La baisse des émissions de gaz à effet de serre due à la pandémie de Covid-19 aura un effet “insignifiant” et le monde file toujours vers 3 degrés de réchauffement, loin des objectifs de l’accord de Paris qui aura cinq ans samedi, avertit mercredi l’Onu.
À trois jours d’un “sommet ambition climat” qui vise à donner un nouvel élan aux engagements internationaux pour maintenir le réchauffement climatique sous 2°C, et si possible 1,5°C, par rapport à l’ère pré-industrielle, le Programme des Nations unies pour l’Environnement (PNUE) sonne à nouveau l’alarme.
Et prévient dans son rapport annuel comparant les émissions réelles de gaz à effet de serre et celles compatibles avec les objectifs de Paris que la relance post-Covid devra être sérieusement verdie si le monde veut éviter le pire.
Pour garder un espoir de limiter le réchauffement de la planète à 1,5°C il faudrait réduire les émissions de gaz à effet de serre de 7,6% chaque année, de 2020 jusqu’à 2030, selon l’Onu.
Baisse des émissions de 7% en 2020
Ces émissions augmentaient en moyenne de 1,5% par an sur la dernière décennie, pour atteindre un record en 2019 (59,1 gigatonnes, ou milliards de tonnes, soit +2,6% de plus qu’en 2018). Mais la pandémie de la Covid-19, en mettant à l’arrêt pendant de longs mois une bonne partie de l’économie mondiale et des activités humaines, a entraîné une chute brutale. Les émissions devraient ainsi baisser d’environ 7% en 2020 pour le CO2, principal gaz à effet de serre (un peu moins pour les autres).

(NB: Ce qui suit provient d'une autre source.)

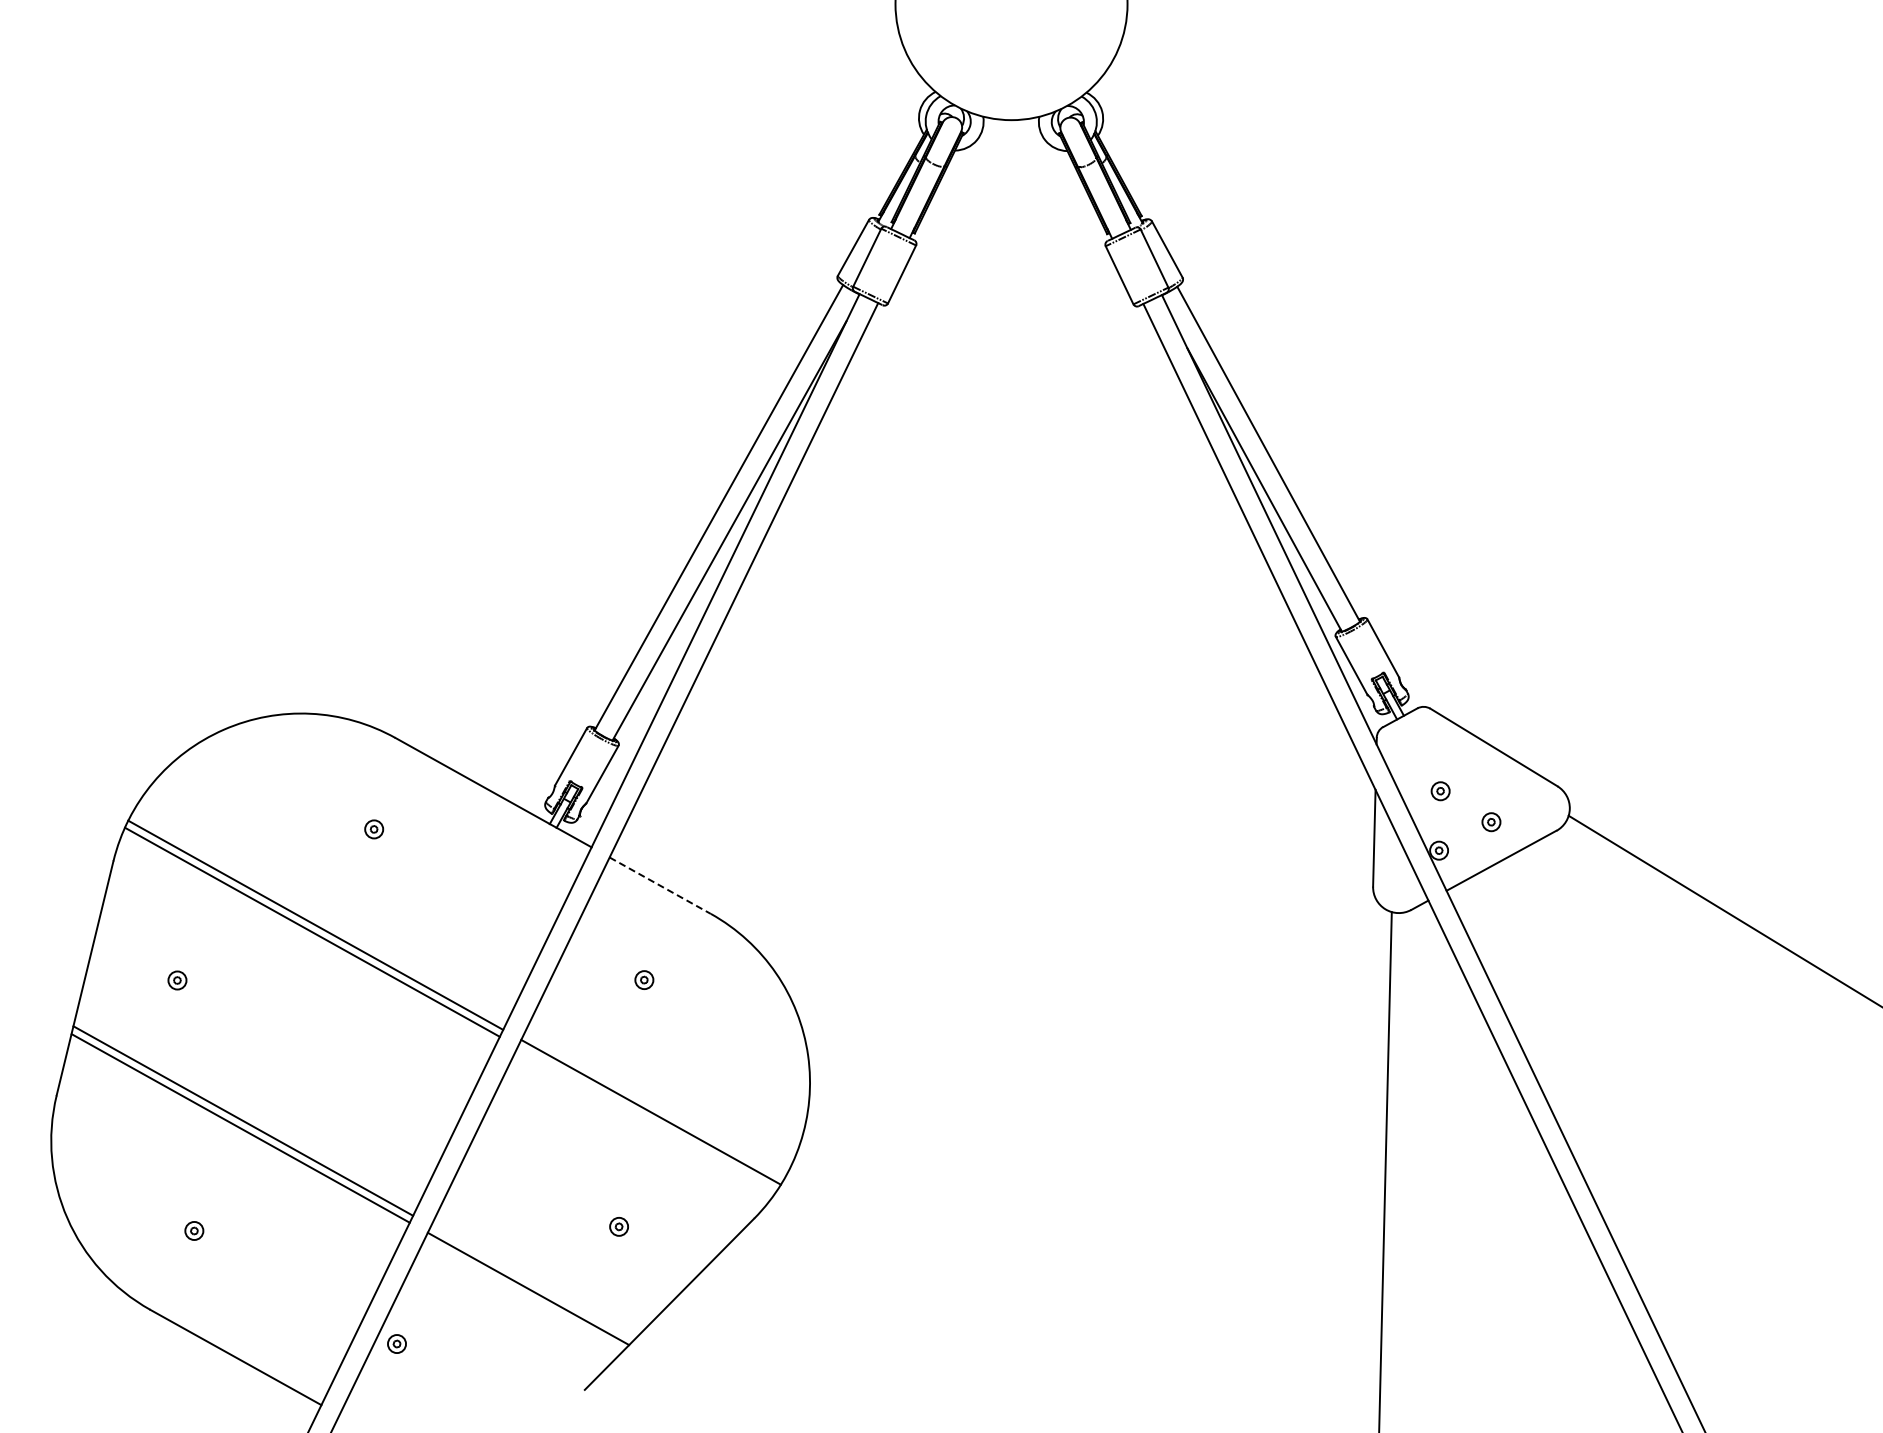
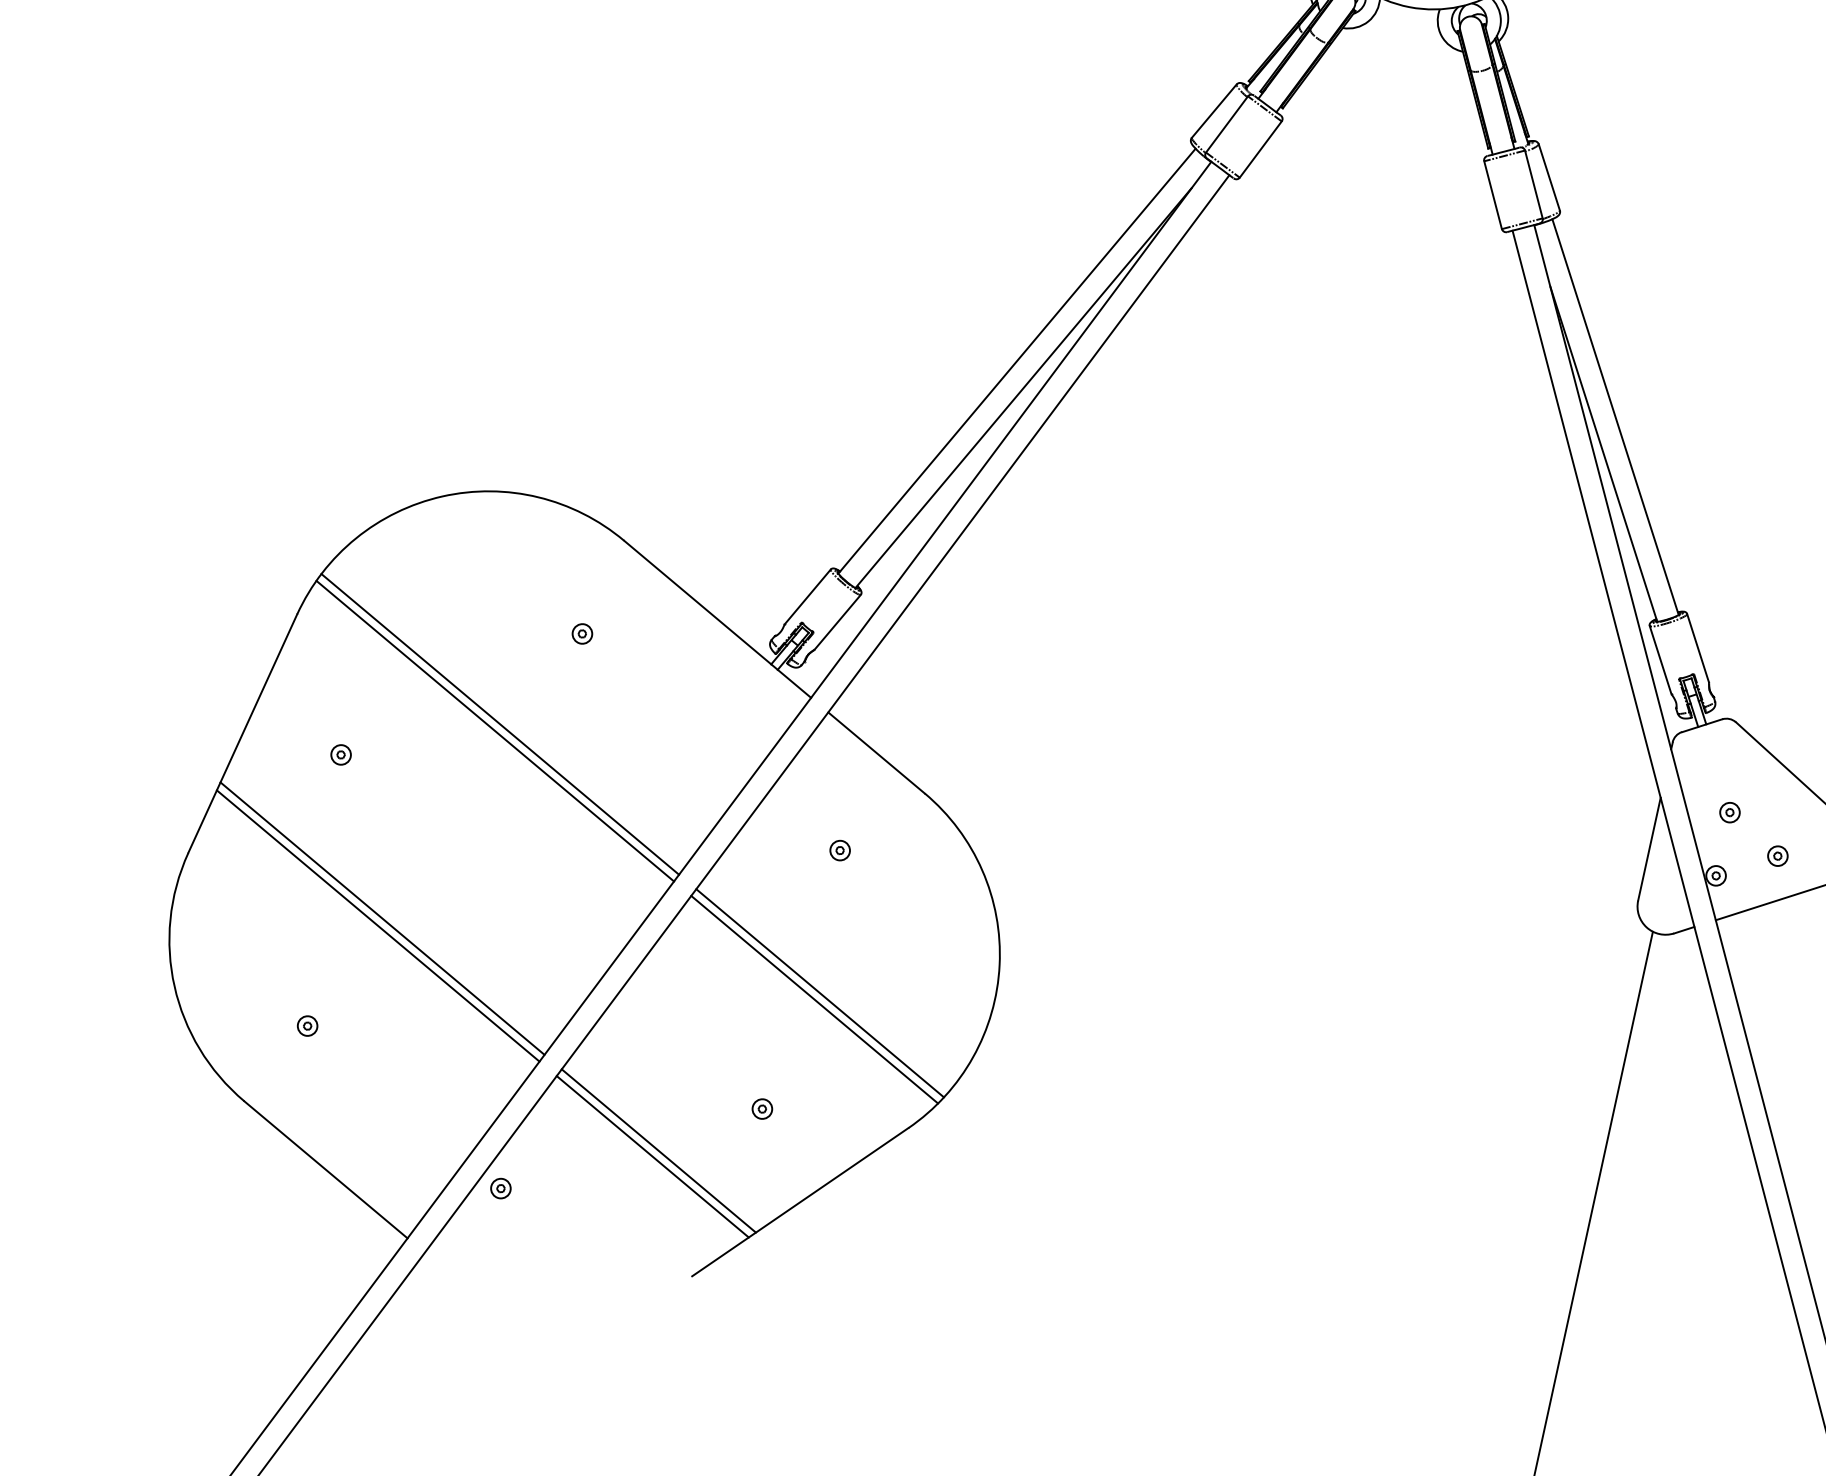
line: (660, 885) -> (876, 752), dashed -> solid
line: (646, 1118) -> (813, 998), added
line: (532, 1282) -> (658, 1150), added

Mais ce retournement est conjoncturel et n’aura qu’un effet “négligeable” à long terme, avec environ 0,01 degré de réchauffement évité d’ici 2050, préviennent les experts onusiens.
Et d’ici la fin du siècle la trajectoire de réchauffement est estimée à 3,2°C de plus, même si tous les engagements actuels de Paris étaient tenus, ce qui est souvent loin d’être le cas.
Les effets du réchauffement déjà sensibles
Or, avec +1°C enregistré depuis l’ère pré-industrielle, les effets du réchauffement sont déjà sensibles. Les cinq années depuis la signature de l’accord de Paris ont été les plus chaudes jamais enregistrées et “les feux, tempêtes et sécheresses poursuivent leurs ravages alors que les glaces fondent à un rythme sans précédent”, souligne la patronne du PNUE, Inger Andersen.
Derrière ce sombre tableau, l’Onu veut voir une bonne nouvelle, la pandémie peut servir de leçon pour que le monde mettre en œuvre une véritable “relance verte”: soutien direct et massif aux infrastructures et technologies décarbonées, réductions des subventions aux énergies fossiles, fin des centrales à charbon, développement des “solutions basées sur la nature”, reforestation d’envergure par exemple.
Ce qui permettrait de “réduire jusqu’à 25% les émissions attendues pour 2030 sur la base des politiques pré-Covid-19” et donnerait 66% de chances de contenir le réchauffement sous les 2°C, et encore moins pour 1,5°C.
L’ONU alerte
Mais pour l’heure, malgré les centaines de milliards consacrés par les États au sauvetage de leurs économies, “la fenêtre pour utiliser les mesures de relance afin d’accélérer une transition bas-carbone a globalement été manquée”, préviennent les auteurs. “Sans un retournement de situation, les objectifs de l’accord de Paris s’éloigneront un peu plus.”
Le PNUE encourage donc les États qui ont annoncé des calendriers vers la “neutralité carbone” à mettre en œuvre sans attendre des stratégies pour les atteindre. Car la diplomatie climatique a elle aussi été perturbée par la pandémie et la COP26 qui devait recueillir les nouveaux engagements rehaussés a dû être repoussée d’un an à novembre 2021. Même si les Etats doivent quand même soumettre leurs nouveaux engagements d’ici la fin de l’année.
L’Onu prévient aussi que “l’équité” dans les efforts sera “centrale” pour la réussite, puisque les émissions des 1% de la population mondiale la plus riche représentent le double de celles de la moitié la plus pauvre.
“La pandémie est l’avertissement que nous devons d’urgence quitter notre chemin de développement destructeur, moteur des trois crises planétaires: changement climatique, perte de biodiversité et pollution. Mais elle constitue aussi clairement une opportunité (…) pour protéger notre climat et la nature pour les décennies à venir”, conclut la cheffe du PNUE.